> _WHAT THE TASK REQUIRES_: Make an exact copy of the records, with the pictures left out.

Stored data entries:

#####

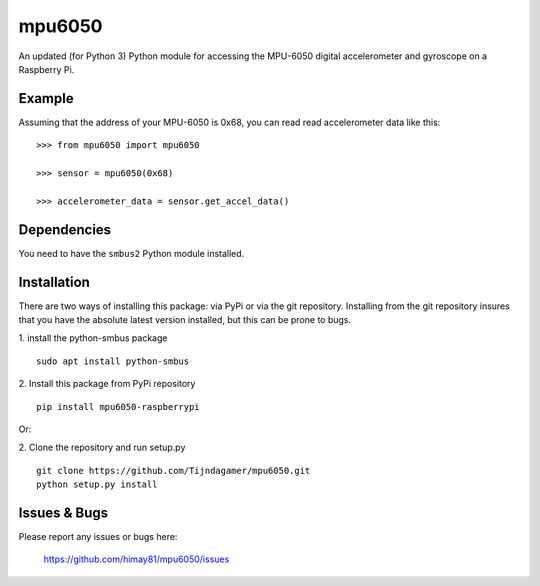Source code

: mpu6050
=======

An updated (for Python 3) Python module for accessing the MPU-6050 digital accelerometer and gyroscope on a Raspberry Pi.

Example
-------

Assuming that the address of your MPU-6050 is 0x68, you can read read accelerometer data like this:

::

    >>> from mpu6050 import mpu6050

    >>> sensor = mpu6050(0x68)

    >>> accelerometer_data = sensor.get_accel_data()

Dependencies
------------

You need to have the ``smbus2`` Python module installed.

Installation
------------

There are two ways of installing this package: via PyPi or via the git repository.
Installing from the git repository insures that you have the absolute latest
version installed, but this can be prone to bugs.

1. install the python-smbus package
::

    sudo apt install python-smbus

2. Install this package from PyPi repository
::

    pip install mpu6050-raspberrypi

Or:

2. Clone the repository and run setup.py
::

    git clone https://github.com/Tijndagamer/mpu6050.git
    python setup.py install

Issues & Bugs
-------------

Please report any issues or bugs here:

    https://github.com/himay81/mpu6050/issues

#####

> _RESPONSE FOR THIS EXERCISE_:
Source code

: mpu6050
=======

An updated (for Python 3) Python module for accessing the MPU-6050 digital accelerometer and gyroscope on a Raspberry Pi.

Example
-------

Assuming that the address of your MPU-6050 is 0x68, you can read read accelerometer data like this:

::

    >>> from mpu6050 import mpu6050

    >>> sensor = mpu6050(0x68)

    >>> accelerometer_data = sensor.get_accel_data()

Dependencies
------------

You need to have the ``smbus2`` Python module installed.

Installation
------------

There are two ways of installing this package: via PyPi or via the git repository.
Installing from the git repository insures that you have the absolute latest
version installed, but this can be prone to bugs.

1. install the python-smbus package
::

    sudo apt install python-smbus

2. Install this package from PyPi repository
::

    pip install mpu6050-raspberrypi

Or:

2. Clone the repository and run setup.py
::

    git clone https://github.com/Tijndagamer/mpu6050.git
    python setup.py install

Issues & Bugs
-------------

Please report any issues or bugs here:

    https://github.com/himay81/mpu6050/issues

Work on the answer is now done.